Exercise aim: Search the data for "subtitle". Return each matching line.

Data entries
****************

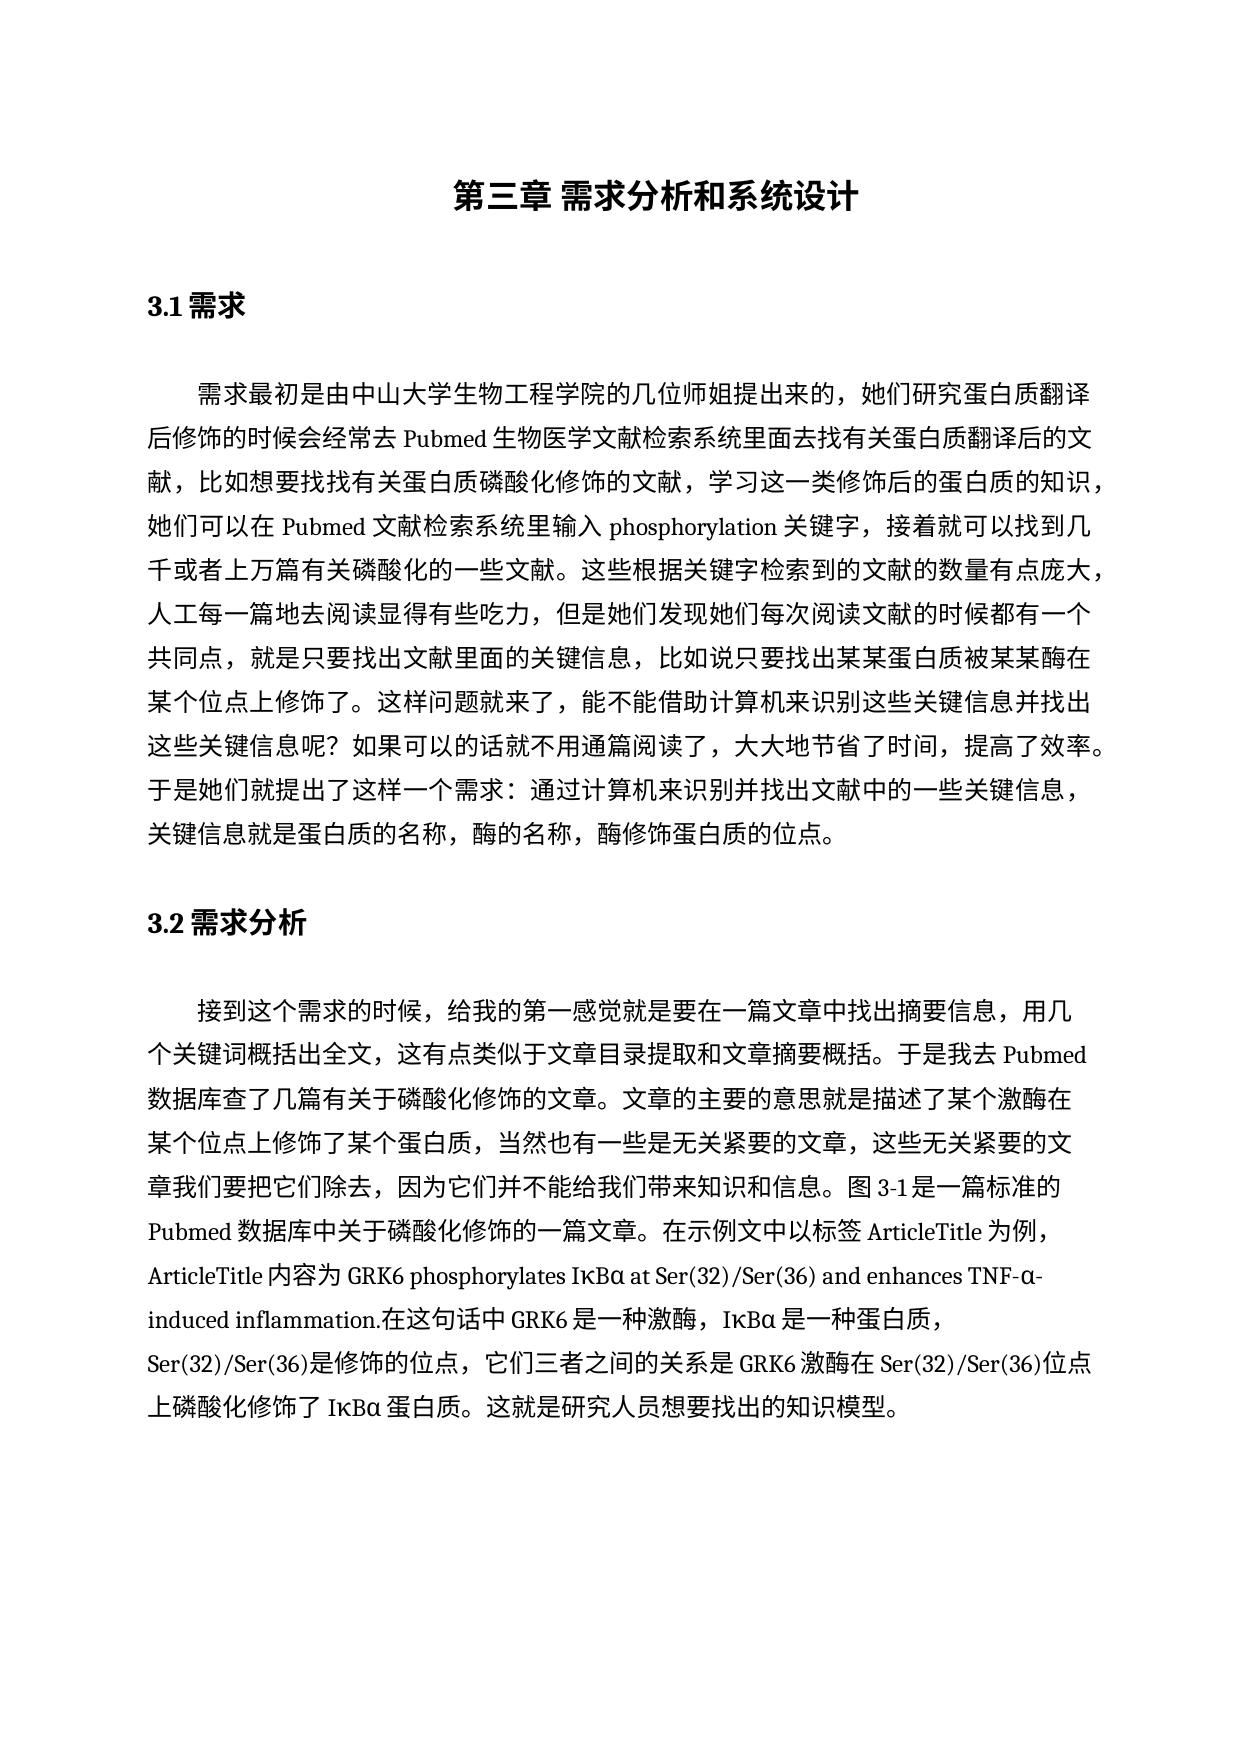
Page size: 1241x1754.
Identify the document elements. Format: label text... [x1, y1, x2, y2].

text 需求最初是由中山大学生物工程学院的几位师姐提出来的，她们研究蛋白质翻译后修饰的时候会经常去Pubmed生物医学文献检索系统里面去找有关蛋白质翻译后的文献，比如想要找找有关蛋白质磷酸化修饰的文献，学习这一类修饰后的蛋白质的知识，她们可以在Pubmed文献检索系统里输入phosphorylation关键字，接着就可以找到几千或者上万篇有关磷酸化的一些文献。这些根据关键字检索到的文献的数量有点庞大，人工每一篇地去阅读显得有些吃力，但是她们发现她们每次阅读文献的时候都有一个共同点，就是只要找出文献里面的关键信息，比如说只要找出某某蛋白质被某某酶在某个位点上修饰了。这样问题就来了，能不能借助计算机来识别这些关键信息并找出这些关键信息呢？如果可以的话就不用通篇阅读了，大大地节省了时间，提高了效率。于是她们就提出了这样一个需求：通过计算机来识别并找出文献中的一些关键信息，关键信息就是蛋白质的名称，酶的名称，酶修饰蛋白质的位点。 [148, 370, 1092, 855]
subtitle 3.1需求 [148, 282, 1092, 326]
text 接到这个需求的时候，给我的第一感觉就是要在一篇文章中找出摘要信息，用几个关键词概括出全文，这有点类似于文章目录提取和文章摘要概括。于是我去Pubmed数据库查了几篇有关于磷酸化修饰的文章。文章的主要的意思就是描述了某个激酶在某个位点上修饰了某个蛋白质，当然也有一些是无关紧要的文章，这些无关紧要的文章我们要把它们除去，因为它们并不能给我们带来知识和信息。图3-1是一篇标准的Pubmed数据库中关于磷酸化修饰的一篇文章。在示例文中以标签ArticleTitle为例，ArticleTitle内容为GRK6 phosphorylates IκBα at Ser(32)/Ser(36) and enhances TNF-α-induced inflammation.在这句话中GRK6是一种激酶，IκBα是一种蛋白质，Ser(32)/Ser(36)是修饰的位点，它们三者之间的关系是GRK6激酶在Ser(32)/Ser(36)位点上磷酸化修饰了IκBα蛋白质。这就是研究人员想要找出的知识模型。 [148, 987, 1092, 1428]
subtitle 第三章 需求分析和系统设计 [148, 150, 1092, 238]
subtitle 3.2 需求分析 [148, 899, 1092, 943]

****************

Exercise answer:
subtitle 3.1需求 [148, 282, 1092, 326]
subtitle 第三章 需求分析和系统设计 [148, 150, 1092, 238]
subtitle 3.2 需求分析 [148, 899, 1092, 943]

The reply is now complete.